(Text block):
---------------
Holidays, American style

By Morf Morford, Tacoma Daily Index

To put it mildly, we Americans have mixed feelings about our holidays. Some holidays are federally recognized days off for (almost) everyone. Others, like Halloween and St. Patrick’s Day, are celebrated – but not with days off.

Some holidays are conflated with or blurred with others. Many Americans, for example, barely know the difference between Memorial Day and Veteran’s Day (formerly known as Armistice Day).

Some holidays are noted because of their seasonal (not historical) presence. Memorial Day is generally noted as the first (unofficial) day of summer – and Labor Day is generally seen as the marker of the end of summer.

The one constant among all of our holidays is that we, or at least the business community, consistently declare a sale.

Some holidays (like St. Patrick’s Day) welcome everyone and everyone, for that day at least, is considered (to some degree) Irish.

And St. Patrick’s Day is a specifically American holiday – it is barely recognized in Ireland.

We even have what most of us have come to call our “holiday season”. From mid-November to Jan 1, we have about 15 official (or unofficial) holidays from Thanksgiving to Hanukkah to Kwanza to the winter solstice to Christmas and New Year’s Eve – and several others.

Particularly in this season (November and December) we celebrate, commemorate and take note of our holidays in very different ways from formal parties to ugly- sweater parties to vigils or singalongs.
---------------
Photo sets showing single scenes
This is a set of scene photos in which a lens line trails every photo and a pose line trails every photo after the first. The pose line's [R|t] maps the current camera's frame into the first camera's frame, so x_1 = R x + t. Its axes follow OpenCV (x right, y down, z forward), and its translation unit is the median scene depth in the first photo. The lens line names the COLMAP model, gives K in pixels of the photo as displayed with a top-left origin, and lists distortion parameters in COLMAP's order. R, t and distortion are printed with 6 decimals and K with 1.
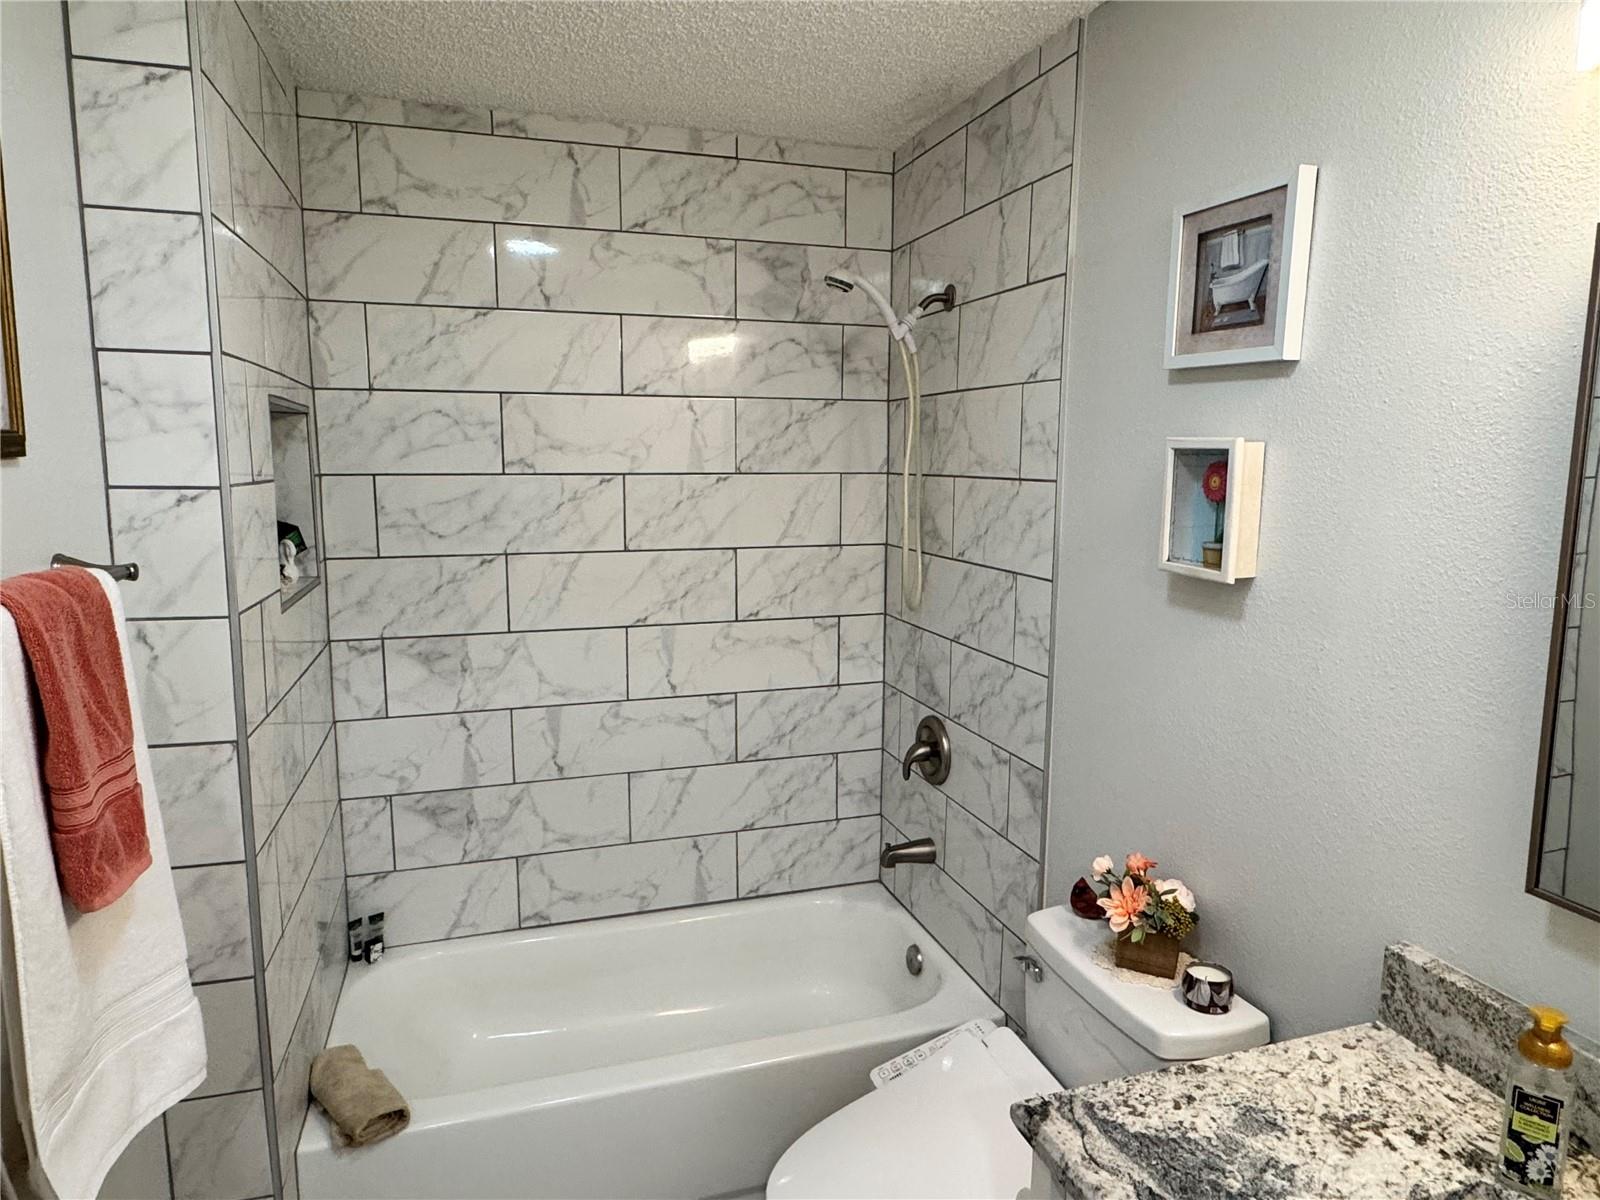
lens RADIAL K [[1002.0, 0, 795.0], [0, 1002.0, 595.1], [0, 0, 1]] dist [-0.007542, 0.002637]
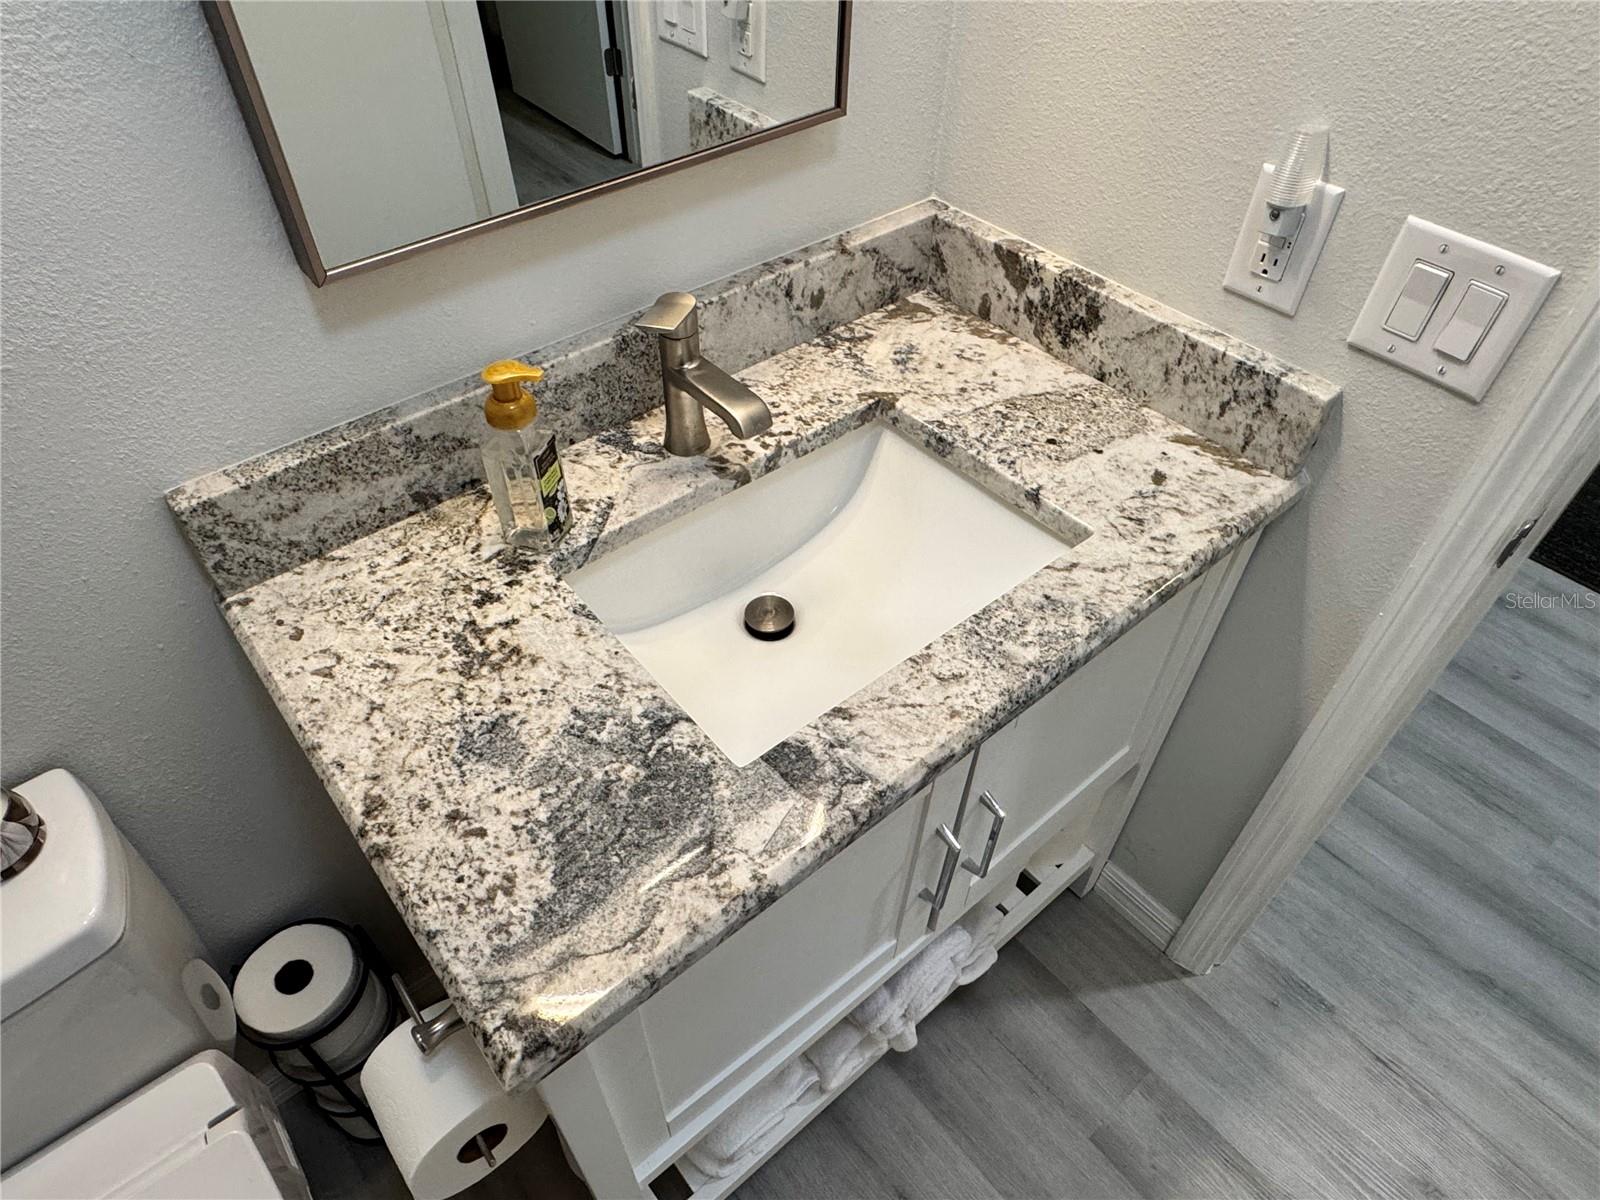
lens RADIAL K [[1002.0, 0, 783.4], [0, 1002.0, 588.7], [0, 0, 1]] dist [-0.007542, 0.002637]
pose [[-0.369671, -0.663376, 0.650596, -0.006527], [0.121370, 0.659722, 0.741644, -0.028529], [-0.921202, 0.353127, -0.163366, 0.427505]]
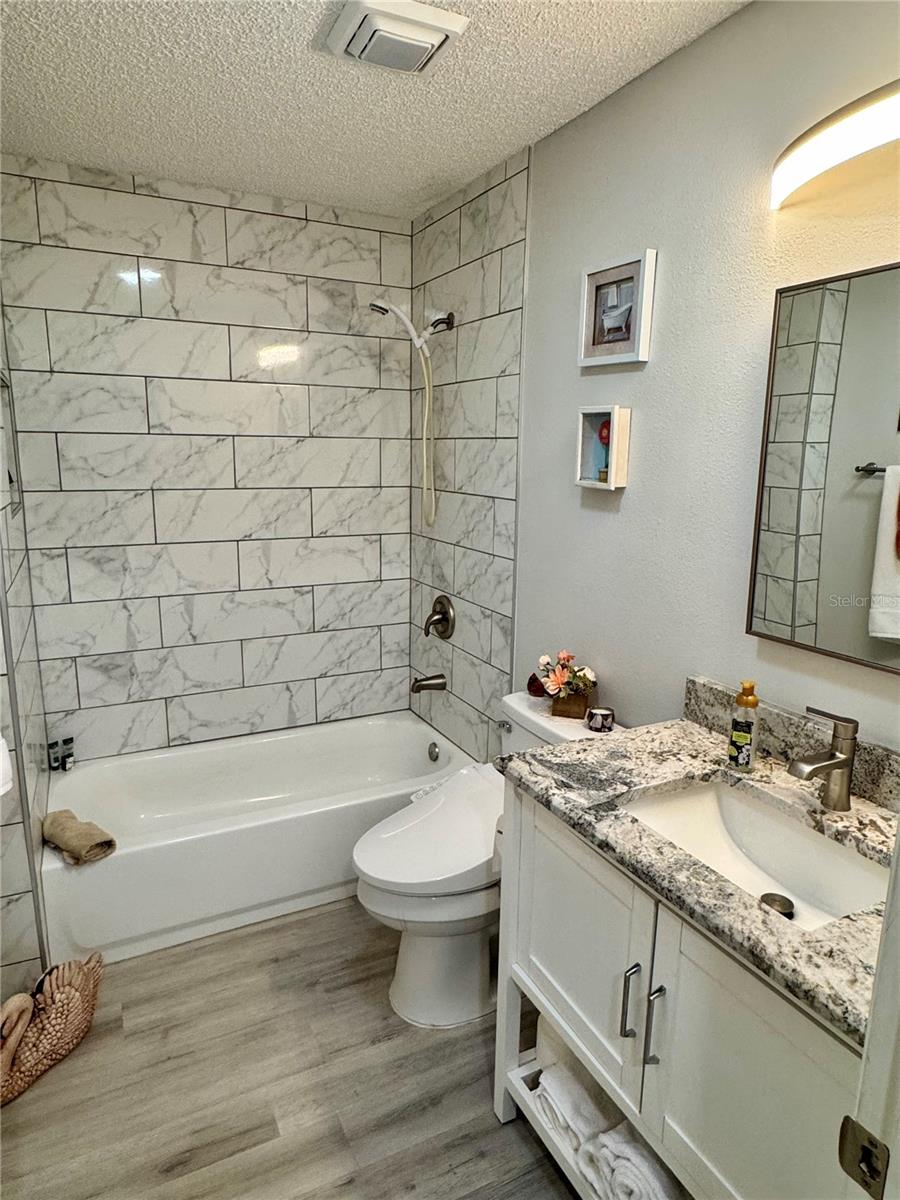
lens RADIAL K [[751.5, 0, 459.0], [0, 751.5, 602.8], [0, 0, 1]] dist [-0.007542, 0.002637]
pose [[0.985894, -0.023571, 0.165701, -0.036214], [0.012832, 0.997765, 0.065582, 0.063236], [-0.166877, -0.062531, 0.983993, -0.176887]]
---------------
(Exercise 1): Do these statements agree with the article on American holidays? Answer yes or no for each, quoting the deciding words. (a) Halloween is a day off for almost everyone. (b) Labor Day is generally seen as marking the end of summer. (c) St. Patrick's Day is widely celebrated in Ireland.
(Exercise 2): According to the article on American holidays, why is Memorial Day noted, and what is it generally taken to mark? Answer in one to three sentences.
This material has no part to play here.

(Answer 1):
(a) No: "Others, like Halloween and St. Patrick’s Day, are celebrated – but not with days off."
(b) Yes: "Labor Day is generally seen as the marker of the end of summer."
(c) No: "it is barely recognized in Ireland."

(Answer 2): Memorial Day is among the holidays noted for their seasonal rather than historical presence. It is generally noted as the first, unofficial, day of summer.